The synthetic division table is:
$$ \begin{array}{c|rr}-2&8&1\\& & \color{black}{-16} \\ \hline &\color{blue}{8}&\color{orangered}{-15} \end{array} $$The solution is:
$$ \frac{ 8x+1 }{ x+2 } = \color{blue}{8} \color{red}{~-~} \frac{ \color{red}{ 15 } }{ x+2 } $$Step 1 : Write down the coefficients of the dividend into division table. Put the zero from $ x + 2 = 0 $ ( $ x = \color{blue}{ -2 } $ ) at the left.
$$ \begin{array}{c|rr}\color{blue}{-2}&8&1\\& & \\ \hline && \end{array} $$Step 1 : Bring down the leading coefficient to the bottom row.
$$ \begin{array}{c|rr}-2&\color{orangered}{ 8 }&1\\& & \\ \hline &\color{orangered}{8}& \end{array} $$Step 2 : Multiply by the number on the left, and carry the result into the next column: $ \color{blue}{ -2 } \cdot \color{blue}{ 8 } = \color{blue}{ -16 } $.
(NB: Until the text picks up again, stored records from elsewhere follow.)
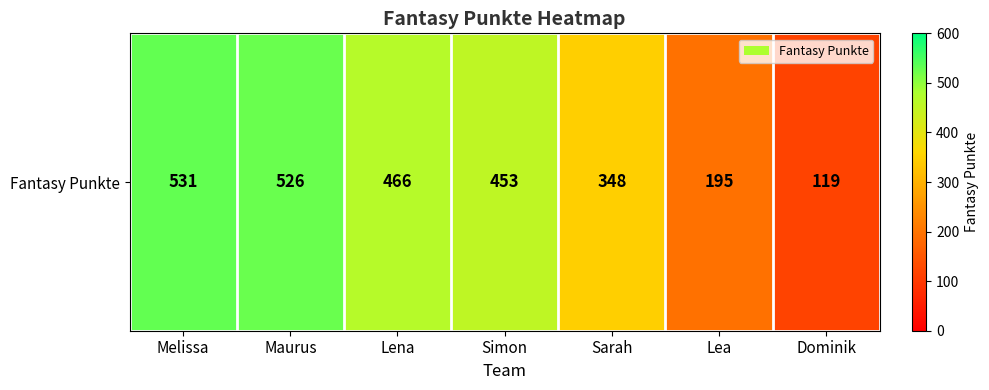

How many data points are less than 453?

3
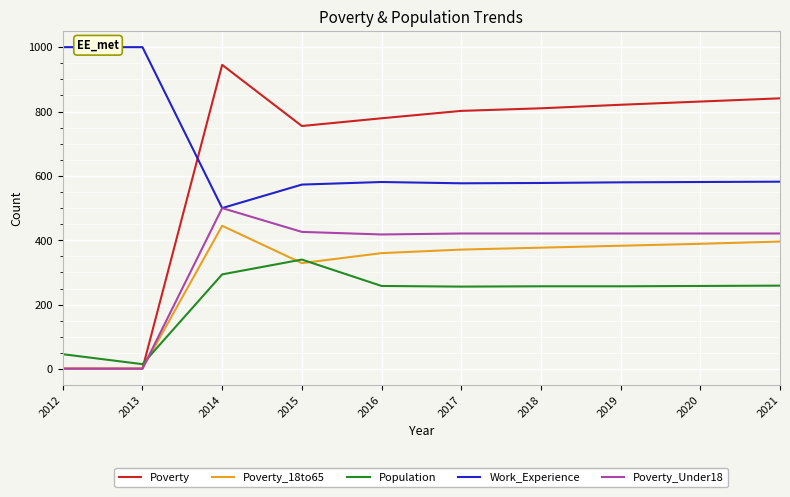

What is the difference between the second highest and minimum values in the Population series?

279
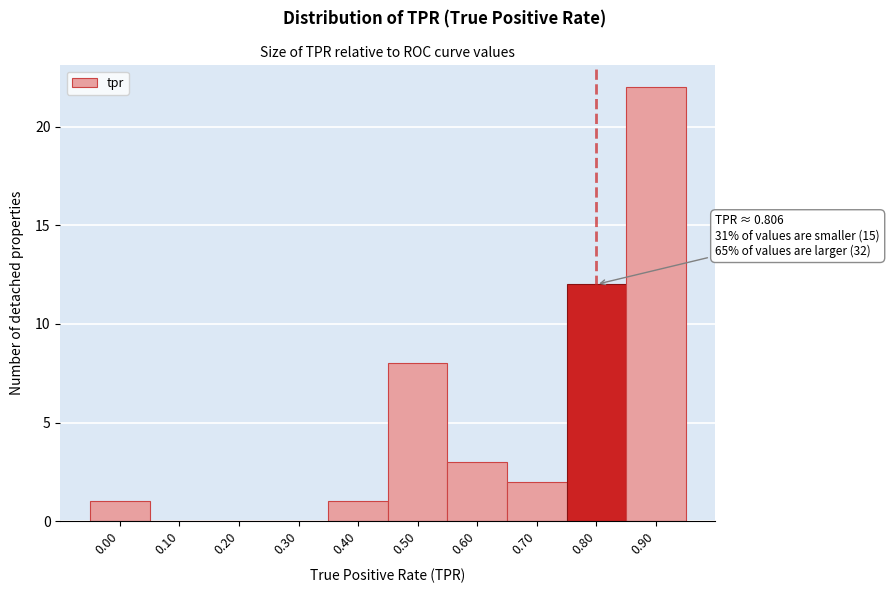

Reading left to right, transcribe all the data shown in this chart.

0.00=1	0.10=0	0.20=0	0.30=0	0.40=1	0.50=8	0.60=3	0.70=2	0.80=12	0.90=22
$$ \begin{array}{c|rr}\color{blue}{-2}&8&1\\& & \color{blue}{-16} \\ \hline &\color{blue}{8}& \end{array} $$Step 3 : Add down last column: $ \color{orangered}{ 1 } + \color{orangered}{ \left( -16 \right) } = \color{orangered}{ -15 } $
$$ \begin{array}{c|rr}-2&8&\color{orangered}{ 1 }\\& & \color{orangered}{-16} \\ \hline &\color{blue}{8}&\color{orangered}{-15} \end{array} $$Bottom line represents the quotient $ \color{blue}{ 8 } $ with a remainder of $ \color{red}{ -15 } $.